As for Griffin in 1985, what were you proclaiming back then? Not much, I doubt. I was a racially-discontented Thatcherite seeking a grasp of matters I instinctively knew were greater those admitted to public debate. One is entitled to mature. In my case, I became what I am today: a speaker of political truths. Griffin has become more electorally attuned (that's his obsession, btw). You are yet to advance.
Posted by: Guessedworker | November 29, 2007 at 03:01 PM
Vain, yes, guilty as charged. I think all bloggers are to an extent. Individualistic? In the sense I believe in certain individual rights. Anyone who believes in free speech necessarily does too.

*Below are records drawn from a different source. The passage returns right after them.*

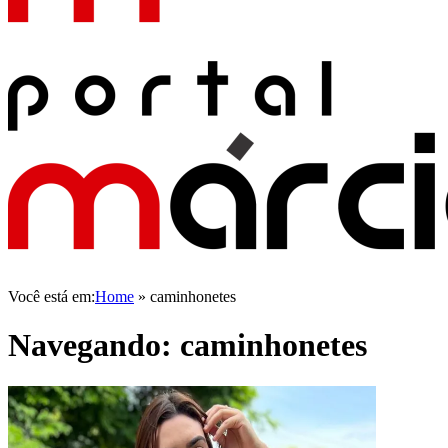
Você está em:
Home
»
caminhonetes
Navegando:
caminhonetes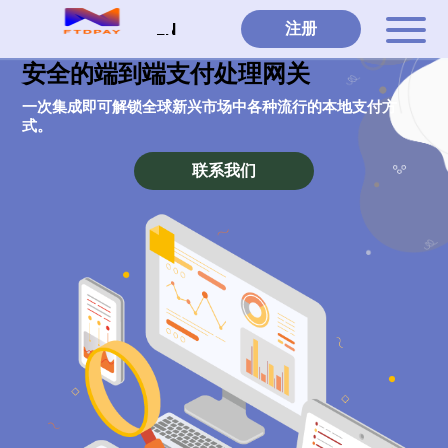
注册
EN
首页
安全的端到端支付处理网关
关于我们
一次集成即可解锁全球新兴市场中各种流行的本地支付方
式。
服务
联系我们
支付便捷性
联系我们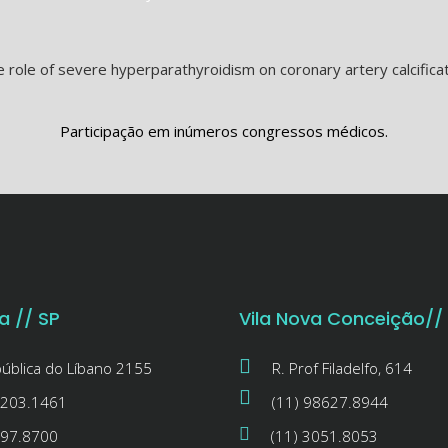
 role of severe hyperparathyroidism on coronary artery calcificati
Participação em inúmeros congressos médicos.
a // SP
Vila Nova Conceição//
pública do Líbano 2155
R. Prof Filadelfo, 614
3203.1461
(11) 98627.8944
597.8700
(11) 3051.8053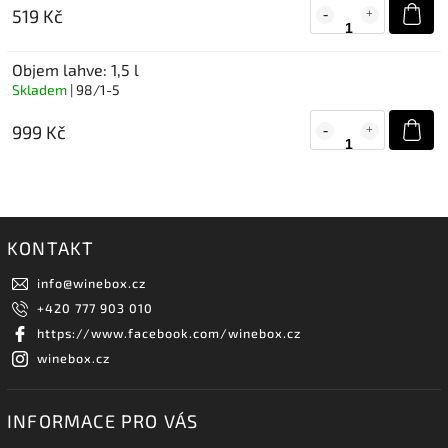
519 Kč
Objem lahve: 1,5 l
Skladem
| 98/1-5
999 Kč
KONTAKT
info
@
winebox.cz
+420 777 903 010
https://www.facebook.com/winebox.cz
winebox.cz
INFORMACE PRO VÁS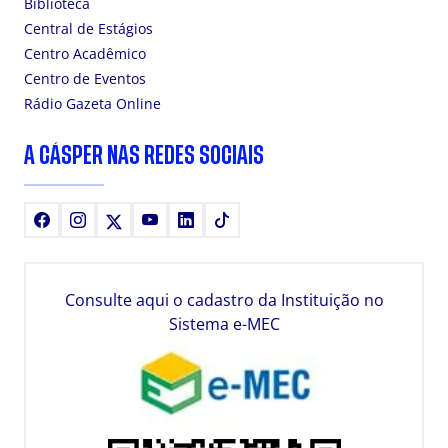
Biblioteca
Central de Estágios
Centro Acadêmico
Centro de Eventos
Rádio Gazeta Online
A CÁSPER NAS REDES SOCIAIS
Facebook
Instagram
X
Youtube
LinkedIn
TikTok
Consulte aqui o cadastro da Instituição no
Sistema e-MEC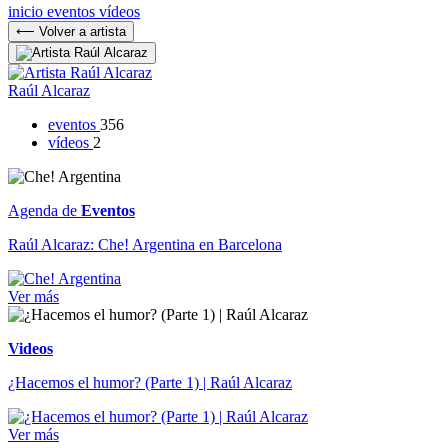
inicio
eventos
vídeos
⟵ Volver a artista
Raúl Alcaraz
eventos
356
vídeos
2
Agenda de
Eventos
Raúl Alcaraz: Che! Argentina en Barcelona
Ver más
Videos
¿Hacemos el humor? (Parte 1) | Raúl Alcaraz
Ver más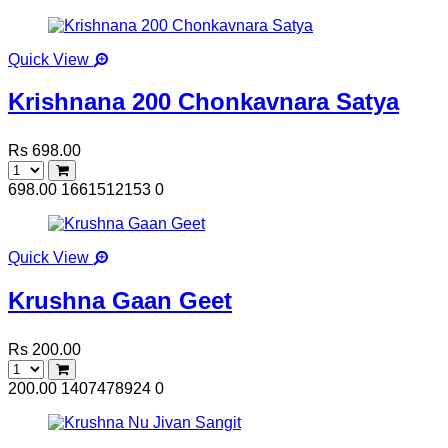
Quick View
Krishnana 200 Chonkavnara Satya
Rs 698.00
698.00
1661512153
0
Quick View
Krushna Gaan Geet
Rs 200.00
200.00
1407478924
0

"As for Griffin in 1985, what were you proclaiming back then? Not much, I doubt."
Not much you doubt? You mean you DON'T doubt. Well I am younger than Griffin, but at no stage in my adult life have I banged on about racial segregation. Saying he became more electorally attuned suggests he hasn't abandoned that belief, only that he's learned it isn't politically savvy to repeat it. Which makes him a bigot alright.
The rest of your post rambles on about truth etc without bothering to say what any of these truthful principles/statements/ideas/facts might be. So I won't bother replying. Going back to your earlier analogy, I don't think Douglas Jardine would have selected you as an opening bowler somehow.
Posted by: Political Umpire | November 29, 2007 at 03:11 PM
PU,
I am sorry you didn't notice the ball. It must have gone over your head. It might help you to spend a little time in the nets here:-
http://majorityrights.com/index.php/weblog/comments/the_problem_of_the_power_elite/
http://majorityrights.com/index.php/weblog/comments/this_conservative_debate/
http://majorityrights.com/index.php/weblog/comments/individualism_abstract_and_material/the
http://majorityrights.com/index.php/weblog/comments/up_close_and_proximate/
If you can imbibe 10% of the content of these essays you will cease making silly and self-harming remarks like, "... at no stage in my adult life have I banged on about racial segregation." I am fully aware that you don't bang on about racial segregation. That my point. Why don't you bang on about segregation? Because
1. You haven't been able to resist the delegitimisation of your own ethnic interests,
2. You haven't worked out what's coming, and why, and
3. You probably don't have much fighting spirit. All you can manage when you hear the word "Griffin" is the usual Pavlovian responses.
Time to snap out of it.
Posted by: Guessedworker | November 29, 2007 at 10:27 PM
You write a lot but don't actually say much, Guessedworker. Getting on a bit maybe, the windbag years.